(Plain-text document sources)
★ ★ ★ ★ ★ ★ ★

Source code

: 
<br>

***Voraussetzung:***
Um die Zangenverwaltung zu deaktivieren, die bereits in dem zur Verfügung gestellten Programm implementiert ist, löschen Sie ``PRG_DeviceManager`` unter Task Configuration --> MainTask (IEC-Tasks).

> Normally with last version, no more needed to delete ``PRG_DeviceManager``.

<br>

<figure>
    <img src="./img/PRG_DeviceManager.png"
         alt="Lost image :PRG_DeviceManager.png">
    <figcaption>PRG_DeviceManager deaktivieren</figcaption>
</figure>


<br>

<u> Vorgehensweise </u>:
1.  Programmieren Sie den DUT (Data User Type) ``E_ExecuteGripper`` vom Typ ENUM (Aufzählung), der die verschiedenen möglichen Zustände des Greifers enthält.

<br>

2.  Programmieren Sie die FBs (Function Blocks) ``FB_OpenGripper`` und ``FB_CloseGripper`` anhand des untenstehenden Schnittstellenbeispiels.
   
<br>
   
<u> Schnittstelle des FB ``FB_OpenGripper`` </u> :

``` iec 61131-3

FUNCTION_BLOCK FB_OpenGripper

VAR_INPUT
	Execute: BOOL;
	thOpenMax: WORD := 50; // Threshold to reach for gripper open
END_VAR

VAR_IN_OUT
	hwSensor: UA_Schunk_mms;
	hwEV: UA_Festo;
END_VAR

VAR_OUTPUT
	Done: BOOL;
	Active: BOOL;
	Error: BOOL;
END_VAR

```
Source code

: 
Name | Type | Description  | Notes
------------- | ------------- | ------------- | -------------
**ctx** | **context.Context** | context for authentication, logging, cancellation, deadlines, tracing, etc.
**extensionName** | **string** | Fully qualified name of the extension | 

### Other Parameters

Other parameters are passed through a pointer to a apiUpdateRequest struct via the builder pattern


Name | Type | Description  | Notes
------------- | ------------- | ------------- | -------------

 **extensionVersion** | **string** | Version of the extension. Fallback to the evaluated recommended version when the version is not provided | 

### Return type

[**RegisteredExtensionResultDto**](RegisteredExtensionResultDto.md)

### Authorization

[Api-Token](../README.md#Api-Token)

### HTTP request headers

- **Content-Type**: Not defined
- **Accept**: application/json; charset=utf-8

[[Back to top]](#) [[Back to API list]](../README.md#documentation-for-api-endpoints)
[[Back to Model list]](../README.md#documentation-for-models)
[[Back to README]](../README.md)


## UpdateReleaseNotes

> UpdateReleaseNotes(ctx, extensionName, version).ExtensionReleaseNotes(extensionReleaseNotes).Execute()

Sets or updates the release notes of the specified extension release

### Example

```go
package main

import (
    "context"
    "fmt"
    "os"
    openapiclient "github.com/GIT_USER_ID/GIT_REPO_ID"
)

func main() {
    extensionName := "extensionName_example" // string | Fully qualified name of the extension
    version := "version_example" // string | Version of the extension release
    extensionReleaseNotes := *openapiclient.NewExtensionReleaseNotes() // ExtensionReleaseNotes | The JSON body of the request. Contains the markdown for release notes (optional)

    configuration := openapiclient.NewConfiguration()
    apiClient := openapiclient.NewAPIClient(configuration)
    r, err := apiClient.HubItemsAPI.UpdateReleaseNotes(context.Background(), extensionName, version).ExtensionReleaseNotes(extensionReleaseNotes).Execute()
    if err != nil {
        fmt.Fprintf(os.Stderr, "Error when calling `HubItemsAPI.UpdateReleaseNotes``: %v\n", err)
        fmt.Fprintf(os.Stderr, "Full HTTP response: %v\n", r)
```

★ ★ ★ ★ ★ ★ ★

What the task asks: Pull out each record as written and restate it exactly.

Exercise output:
Source code

: 
<br>

***Voraussetzung:***
Um die Zangenverwaltung zu deaktivieren, die bereits in dem zur Verfügung gestellten Programm implementiert ist, löschen Sie ``PRG_DeviceManager`` unter Task Configuration --> MainTask (IEC-Tasks).

> Normally with last version, no more needed to delete ``PRG_DeviceManager``.

<br>

<figure>
    <img src="./img/PRG_DeviceManager.png"
         alt="Lost image :PRG_DeviceManager.png">
    <figcaption>PRG_DeviceManager deaktivieren</figcaption>
</figure>


<br>

<u> Vorgehensweise </u>:
1.  Programmieren Sie den DUT (Data User Type) ``E_ExecuteGripper`` vom Typ ENUM (Aufzählung), der die verschiedenen möglichen Zustände des Greifers enthält.

<br>

2.  Programmieren Sie die FBs (Function Blocks) ``FB_OpenGripper`` und ``FB_CloseGripper`` anhand des untenstehenden Schnittstellenbeispiels.
   
<br>
   
<u> Schnittstelle des FB ``FB_OpenGripper`` </u> :

``` iec 61131-3

FUNCTION_BLOCK FB_OpenGripper

VAR_INPUT
	Execute: BOOL;
	thOpenMax: WORD := 50; // Threshold to reach for gripper open
END_VAR

VAR_IN_OUT
	hwSensor: UA_Schunk_mms;
	hwEV: UA_Festo;
END_VAR

VAR_OUTPUT
	Done: BOOL;
	Active: BOOL;
	Error: BOOL;
END_VAR

```
Source code

: 
Name | Type | Description  | Notes
------------- | ------------- | ------------- | -------------
**ctx** | **context.Context** | context for authentication, logging, cancellation, deadlines, tracing, etc.
**extensionName** | **string** | Fully qualified name of the extension | 

### Other Parameters

Other parameters are passed through a pointer to a apiUpdateRequest struct via the builder pattern


Name | Type | Description  | Notes
------------- | ------------- | ------------- | -------------

 **extensionVersion** | **string** | Version of the extension. Fallback to the evaluated recommended version when the version is not provided | 

### Return type

[**RegisteredExtensionResultDto**](RegisteredExtensionResultDto.md)

### Authorization

[Api-Token](../README.md#Api-Token)

### HTTP request headers

- **Content-Type**: Not defined
- **Accept**: application/json; charset=utf-8

[[Back to top]](#) [[Back to API list]](../README.md#documentation-for-api-endpoints)
[[Back to Model list]](../README.md#documentation-for-models)
[[Back to README]](../README.md)


## UpdateReleaseNotes

> UpdateReleaseNotes(ctx, extensionName, version).ExtensionReleaseNotes(extensionReleaseNotes).Execute()

Sets or updates the release notes of the specified extension release

### Example

```go
package main

import (
    "context"
    "fmt"
    "os"
    openapiclient "github.com/GIT_USER_ID/GIT_REPO_ID"
)

func main() {
    extensionName := "extensionName_example" // string | Fully qualified name of the extension
    version := "version_example" // string | Version of the extension release
    extensionReleaseNotes := *openapiclient.NewExtensionReleaseNotes() // ExtensionReleaseNotes | The JSON body of the request. Contains the markdown for release notes (optional)

    configuration := openapiclient.NewConfiguration()
    apiClient := openapiclient.NewAPIClient(configuration)
    r, err := apiClient.HubItemsAPI.UpdateReleaseNotes(context.Background(), extensionName, version).ExtensionReleaseNotes(extensionReleaseNotes).Execute()
    if err != nil {
        fmt.Fprintf(os.Stderr, "Error when calling `HubItemsAPI.UpdateReleaseNotes``: %v\n", err)
        fmt.Fprintf(os.Stderr, "Full HTTP response: %v\n", r)
```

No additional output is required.